About this exercise
Can you transcribe, word for word, the part of the passage on passion below that opens with the words containing "Show me a great" and closes with "a suitable title."?

Show me a great product (or service) and I will show you the passionate people behind that endeavour!

So what exactly is passion? Quite simply, passion is that invisible energy that drives people to go beyond what an average Joe can do. Among its many dimensions, here are the 5 most important:

  • Ownership: Passionate people don’t wait to be given formal ownership and responsibility – they assume responsibility and work towards doing the right thing. If something that needs to get done is not getting done, they are the first ones to roll up the sleeves and get it done – no matter how unpopular or unpleasant that task is! Passionate people are informally seen as the “go to” people in an organization even if they don’t have a suitable title.


  • Motivation & Drive: Passionate people don’t need to be told what they need to do and how they need to do it. They are self-driven and they drive themselves (and others) to do whatever it takes to get the job done. These are usually the people that don’t suffer from monday morning blues!


  • Second level thinking: First level thinking is the simplistic and superficial thinking/analysis where you are looking at the obvious – one is barely scratching the surface. Second/higher level thinking is when you are start peeling the onion layers – you evaluate the range of possible outcomes, probabilities and start considering countermeasures as needed. Passionate people think and see beyond the obvious – always 2 steps beyond/deeper what most people can think or see. Attention to detail is one of the manifestations of higher level thinking – more on that topic here

    You can read more about second level thinking here, here and here.

Supplied entries
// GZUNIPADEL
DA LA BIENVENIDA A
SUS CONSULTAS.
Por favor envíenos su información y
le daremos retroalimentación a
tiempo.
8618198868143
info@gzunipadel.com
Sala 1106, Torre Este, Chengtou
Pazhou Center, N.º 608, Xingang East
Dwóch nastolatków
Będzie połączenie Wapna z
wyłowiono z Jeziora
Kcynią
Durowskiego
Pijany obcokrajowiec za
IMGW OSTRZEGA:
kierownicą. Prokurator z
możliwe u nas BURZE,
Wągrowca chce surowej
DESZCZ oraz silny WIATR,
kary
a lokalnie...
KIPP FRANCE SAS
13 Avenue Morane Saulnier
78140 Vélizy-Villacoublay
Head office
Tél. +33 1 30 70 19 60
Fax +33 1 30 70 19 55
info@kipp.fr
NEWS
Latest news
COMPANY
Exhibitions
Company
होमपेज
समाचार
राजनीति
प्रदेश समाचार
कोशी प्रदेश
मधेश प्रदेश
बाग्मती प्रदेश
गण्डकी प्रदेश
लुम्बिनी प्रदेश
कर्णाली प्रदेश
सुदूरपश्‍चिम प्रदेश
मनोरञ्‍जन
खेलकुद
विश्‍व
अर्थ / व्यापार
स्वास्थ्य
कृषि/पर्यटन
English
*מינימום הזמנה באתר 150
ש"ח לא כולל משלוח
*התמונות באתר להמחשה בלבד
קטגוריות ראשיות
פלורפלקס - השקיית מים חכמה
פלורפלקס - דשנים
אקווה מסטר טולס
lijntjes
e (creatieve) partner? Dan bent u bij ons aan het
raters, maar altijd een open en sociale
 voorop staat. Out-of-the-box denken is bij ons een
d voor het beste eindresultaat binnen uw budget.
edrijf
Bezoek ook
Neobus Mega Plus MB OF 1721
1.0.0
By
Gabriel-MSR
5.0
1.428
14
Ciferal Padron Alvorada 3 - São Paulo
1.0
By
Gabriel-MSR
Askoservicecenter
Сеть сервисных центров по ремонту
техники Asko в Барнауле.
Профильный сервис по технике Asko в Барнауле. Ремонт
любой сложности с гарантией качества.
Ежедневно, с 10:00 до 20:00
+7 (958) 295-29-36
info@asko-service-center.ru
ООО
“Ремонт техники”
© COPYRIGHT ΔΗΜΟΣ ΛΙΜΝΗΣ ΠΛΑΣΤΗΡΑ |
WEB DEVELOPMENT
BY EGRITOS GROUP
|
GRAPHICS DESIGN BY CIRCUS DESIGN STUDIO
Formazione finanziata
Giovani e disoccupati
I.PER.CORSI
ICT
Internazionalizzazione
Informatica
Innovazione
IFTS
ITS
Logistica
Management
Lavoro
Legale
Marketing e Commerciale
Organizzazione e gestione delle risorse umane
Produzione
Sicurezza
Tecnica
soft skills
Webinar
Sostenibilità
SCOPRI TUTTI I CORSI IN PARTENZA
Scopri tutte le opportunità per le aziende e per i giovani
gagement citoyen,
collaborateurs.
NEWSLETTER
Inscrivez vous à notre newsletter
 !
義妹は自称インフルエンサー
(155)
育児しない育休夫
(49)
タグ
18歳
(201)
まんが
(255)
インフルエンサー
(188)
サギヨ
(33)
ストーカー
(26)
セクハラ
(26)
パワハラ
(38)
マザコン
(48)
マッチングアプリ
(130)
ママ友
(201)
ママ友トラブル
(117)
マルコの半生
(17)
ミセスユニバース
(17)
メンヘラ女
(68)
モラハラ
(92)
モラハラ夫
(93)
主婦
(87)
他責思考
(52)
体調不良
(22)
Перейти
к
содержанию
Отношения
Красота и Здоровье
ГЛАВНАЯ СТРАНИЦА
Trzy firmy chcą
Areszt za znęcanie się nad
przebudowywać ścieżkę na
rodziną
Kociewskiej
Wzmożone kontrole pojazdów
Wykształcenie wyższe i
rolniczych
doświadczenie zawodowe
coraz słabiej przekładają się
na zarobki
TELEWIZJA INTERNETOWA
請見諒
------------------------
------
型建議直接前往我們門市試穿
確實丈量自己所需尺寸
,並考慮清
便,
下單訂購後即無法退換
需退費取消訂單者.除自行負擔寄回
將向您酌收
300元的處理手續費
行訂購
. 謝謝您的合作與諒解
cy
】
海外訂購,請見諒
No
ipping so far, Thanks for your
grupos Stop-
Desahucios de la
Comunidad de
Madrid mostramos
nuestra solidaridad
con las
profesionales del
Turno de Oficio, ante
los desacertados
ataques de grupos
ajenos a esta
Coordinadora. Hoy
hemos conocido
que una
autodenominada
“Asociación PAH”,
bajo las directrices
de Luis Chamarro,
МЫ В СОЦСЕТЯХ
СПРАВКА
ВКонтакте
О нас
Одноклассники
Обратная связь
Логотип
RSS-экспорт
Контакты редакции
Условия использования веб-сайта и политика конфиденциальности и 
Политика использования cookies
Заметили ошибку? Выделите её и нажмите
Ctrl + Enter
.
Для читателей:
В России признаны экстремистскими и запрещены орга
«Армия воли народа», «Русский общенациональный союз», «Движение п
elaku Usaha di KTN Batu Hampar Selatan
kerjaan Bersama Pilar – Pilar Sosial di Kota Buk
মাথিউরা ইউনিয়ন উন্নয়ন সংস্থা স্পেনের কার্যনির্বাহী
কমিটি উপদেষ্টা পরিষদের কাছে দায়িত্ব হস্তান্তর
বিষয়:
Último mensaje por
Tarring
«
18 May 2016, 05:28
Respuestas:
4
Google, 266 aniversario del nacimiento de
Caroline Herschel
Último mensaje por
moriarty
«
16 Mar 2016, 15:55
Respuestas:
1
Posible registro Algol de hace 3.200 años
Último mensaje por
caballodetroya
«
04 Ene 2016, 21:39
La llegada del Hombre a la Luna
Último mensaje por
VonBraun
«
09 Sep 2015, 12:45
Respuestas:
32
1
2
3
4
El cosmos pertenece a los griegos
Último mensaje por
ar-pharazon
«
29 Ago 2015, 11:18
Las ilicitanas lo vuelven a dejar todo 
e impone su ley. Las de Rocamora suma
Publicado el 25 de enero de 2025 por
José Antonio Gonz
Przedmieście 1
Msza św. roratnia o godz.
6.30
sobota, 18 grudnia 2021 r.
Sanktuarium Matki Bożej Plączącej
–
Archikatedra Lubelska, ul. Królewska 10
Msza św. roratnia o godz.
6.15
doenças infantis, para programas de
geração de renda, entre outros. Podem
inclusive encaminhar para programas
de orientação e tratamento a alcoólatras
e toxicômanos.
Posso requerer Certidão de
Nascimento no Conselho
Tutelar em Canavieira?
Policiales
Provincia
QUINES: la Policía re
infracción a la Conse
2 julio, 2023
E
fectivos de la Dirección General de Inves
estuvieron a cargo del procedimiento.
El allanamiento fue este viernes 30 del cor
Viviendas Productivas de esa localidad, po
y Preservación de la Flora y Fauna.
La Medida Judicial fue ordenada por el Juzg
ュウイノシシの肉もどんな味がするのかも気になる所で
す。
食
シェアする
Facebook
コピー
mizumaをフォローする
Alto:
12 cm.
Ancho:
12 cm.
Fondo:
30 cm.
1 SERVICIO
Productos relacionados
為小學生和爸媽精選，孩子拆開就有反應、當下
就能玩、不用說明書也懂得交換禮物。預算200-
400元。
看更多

Expected answer
Show me a great product (or service) and I will show you the passionate people behind that endeavour!

So what exactly is passion? Quite simply, passion is that invisible energy that drives people to go beyond what an average Joe can do. Among its many dimensions, here are the 5 most important:

  • Ownership: Passionate people don’t wait to be given formal ownership and responsibility – they assume responsibility and work towards doing the right thing. If something that needs to get done is not getting done, they are the first ones to roll up the sleeves and get it done – no matter how unpopular or unpleasant that task is! Passionate people are informally seen as the “go to” people in an organization even if they don’t have a suitable title.